Abstract

↔This study aims to compare the characteristics, in-hospital data and rehabilitation needs between those who tested positive versus negative for COVID-19 during hospitalisation with suspected COVID-19. In this cross-sectional study, a convenience sample of adults admitted to Western Australian tertiary hospitals with suspected COVID-19 was recruited. Participants were grouped according to their polymerase chain reaction (PCR) test result into COVID-19 positive (COVID+) and COVID-19 negative (COVID−) groups. Between-group comparisons of characteristics of the participants and hospital admission data were performed. Sixty-five participants were included (38 COVID+ and 27 COVID−; 36 females [55%]).
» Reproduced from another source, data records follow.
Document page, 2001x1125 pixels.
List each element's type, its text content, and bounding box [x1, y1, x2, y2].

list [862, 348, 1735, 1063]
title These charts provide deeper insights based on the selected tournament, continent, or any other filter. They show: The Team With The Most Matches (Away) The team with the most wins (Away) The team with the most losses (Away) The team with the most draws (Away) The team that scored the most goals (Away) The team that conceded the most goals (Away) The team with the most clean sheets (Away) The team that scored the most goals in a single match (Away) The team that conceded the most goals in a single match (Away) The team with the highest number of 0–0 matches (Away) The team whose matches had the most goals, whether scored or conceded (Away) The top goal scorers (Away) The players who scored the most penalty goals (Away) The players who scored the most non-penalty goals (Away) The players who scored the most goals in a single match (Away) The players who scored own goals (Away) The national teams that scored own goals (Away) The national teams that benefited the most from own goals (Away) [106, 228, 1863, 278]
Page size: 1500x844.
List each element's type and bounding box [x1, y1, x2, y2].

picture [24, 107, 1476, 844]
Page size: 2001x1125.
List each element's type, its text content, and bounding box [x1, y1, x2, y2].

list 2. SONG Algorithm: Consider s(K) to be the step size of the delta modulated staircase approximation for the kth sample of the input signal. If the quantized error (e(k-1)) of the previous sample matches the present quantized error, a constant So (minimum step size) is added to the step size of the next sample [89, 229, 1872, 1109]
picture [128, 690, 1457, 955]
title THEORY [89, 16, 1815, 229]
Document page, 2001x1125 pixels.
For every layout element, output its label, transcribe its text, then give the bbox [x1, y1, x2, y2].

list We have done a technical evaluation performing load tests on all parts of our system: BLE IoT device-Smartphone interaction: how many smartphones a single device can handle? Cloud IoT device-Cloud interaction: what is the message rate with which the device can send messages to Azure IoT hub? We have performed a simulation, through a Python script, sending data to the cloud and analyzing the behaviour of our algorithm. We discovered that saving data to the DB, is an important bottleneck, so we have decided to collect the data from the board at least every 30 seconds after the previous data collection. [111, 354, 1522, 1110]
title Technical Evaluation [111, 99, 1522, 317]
Participants in the COVID+ group had greater acute hospital length of stay (LOS) (median [25–75th percentile] 10 [5–21] vs. 3 [2–5] days; p < 0.05] and only those with COVID+ required mechanical ventilation (8 [21%] participants). Twenty-one percent of the COVID+ participants were discharged to inpatient rehabilitation (7% of the COVID− participants). Of note, pre-existing pulmonary disease was more prevalent in the COVID− group (59% vs. 13%; p < 0.05). Within the COVID+ group, when compared to participants discharged home, those who required inpatient rehabilitation had worse peripheral oxygen saturation (SpO2) on admission (86 ± 5.7% vs. 93 ± 3.8%; p < 0.05) and longer median LOS (30 [23–37] vs. 7 [4–13] days; p < 0.05). Despite having less people with pre-existing pulmonary disease, the COVID+ group required more care and rehabilitation than the COVID− group. In the COVID+ group, SpO2 on hospital presentation was associated with LOS, critical care needs, mechanical ventilation duration and the need for inpatient rehabilitation.